After zooming in, the "Reset" button on the above the Y-axis becomes
highlighted, and clicking on it restores the original plot.
- Filtering A-values
To choose the limits for the radiative transition probabilities, a user
must enter new values in the "minA" and "maxA" text fields in the
bottom right part of the plot and press the "Submit" button. By
default, the minimum and maximum values of transition probabilities for
all lines shown on the plot are displayed in those fields. The "Reset"
button restores the default limits.
- Isolating a level
In order to isolate one energy level with all radiatively connected
levels, one has first to select a level by a mouse click. Then, the
"Isolate" button in the bottom right part of the plot becomes
highlighted, and pressing it would result in displaying the red group
of levels and lines only. If necessary, a user can then perform zoom or
transition probability limiting procedures on this subset of levels.

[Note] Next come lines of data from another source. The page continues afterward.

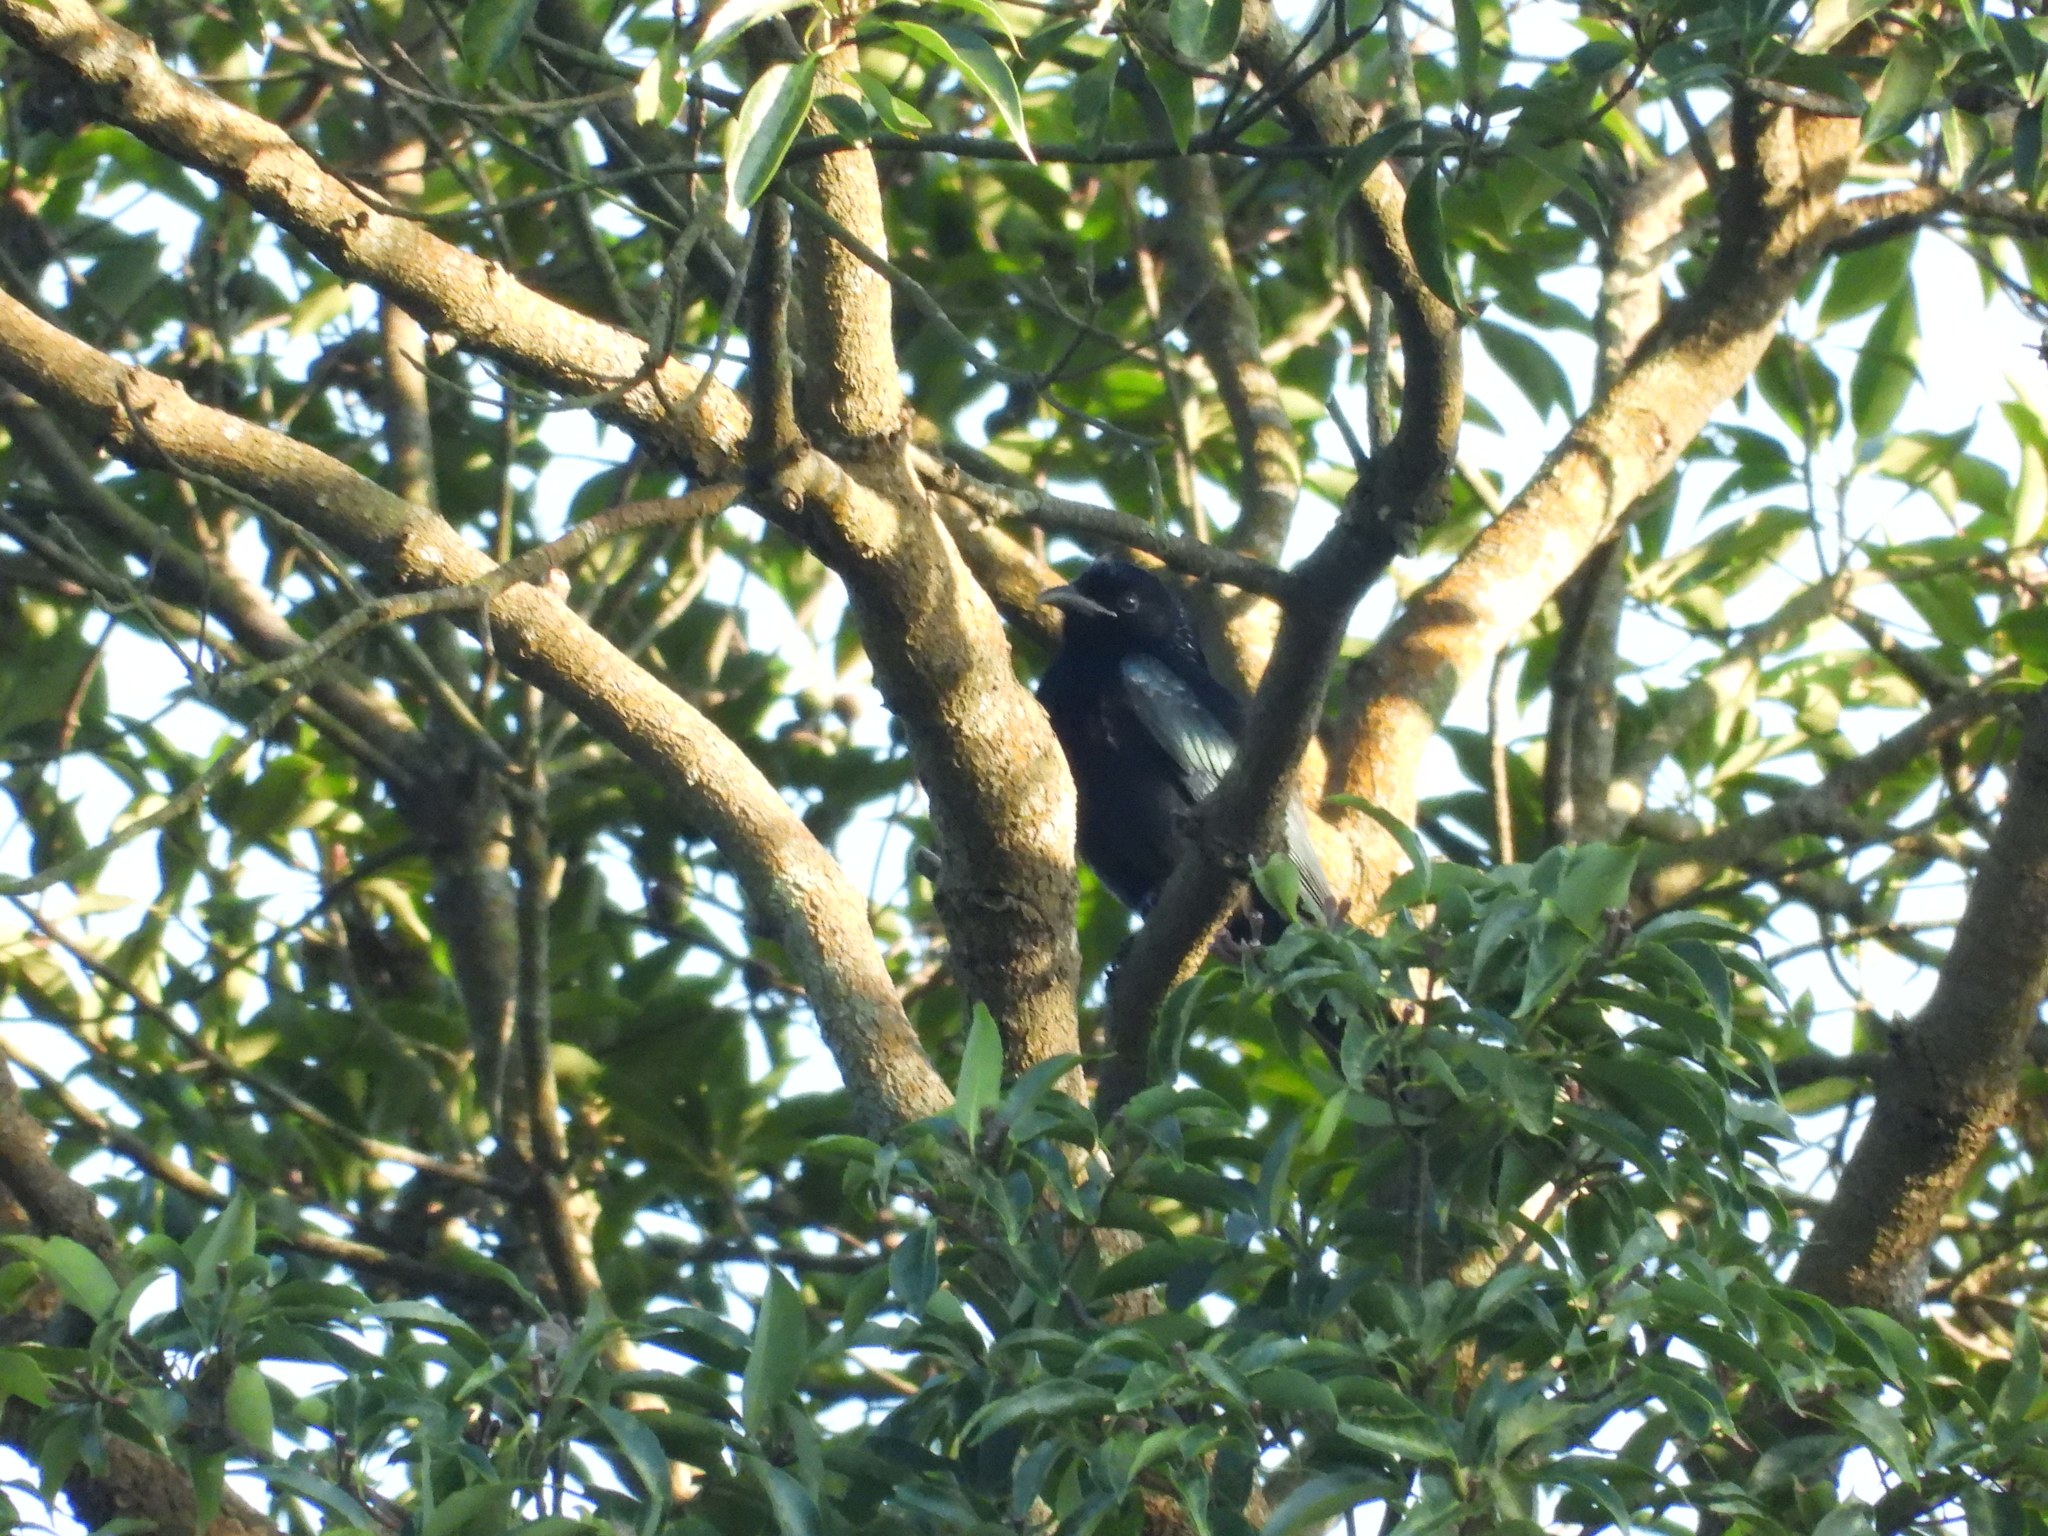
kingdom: Animalia
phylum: Chordata
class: Aves
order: Passeriformes
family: Dicruridae
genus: Dicrurus
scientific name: Dicrurus hottentottus
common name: Hair-crested drongo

After isolating a level, the "Isolate" button changes its label to
"Show All," and pressing this new button would show all available
levels and transitions.
Creating an output for importing into a spreadsheet
Two options are available from the Format Output pull-down menu for creating an output in a format suitable for
importing into a spreadsheet: CSV (comma-separated ASCII file) or tab-delimited ASCII file. Both options produce output in the user's
browser window, which needs to be saved on the local computer by using the browser's interface options and opened with a spreadsheet software.
For importing data into Excel, the most convenient format is CSV. If the output is saved in a file with a .csv extension, some browsers
(e.g., Chrome) even allow the user to open it directly from the browser. Users of the OpenOffice software may prefer the tab-delimited format,
as it conveniently allows setting the format of all columns enclosed in double quotes as "text." This is required, for example, for
the J-values, which can be half-integers stored as strings, e.g., "1/2." If such columns are not set as text, the spreadsheet software
will most likely automatically convert them to dates. Even for columns containing only numbers, text format is needed to preserve the number of
decimal places, which indicates an implicit uncertainty of value. For this reason, the CSV-format output contains formulas instead of plain values.
After importing such a file into a spreadsheet, the user should "select all cells" (in Excel, this can be done by clicking on the small triangle
in the upper left corner of the spreadsheet), copy the selection, and paste it back as values.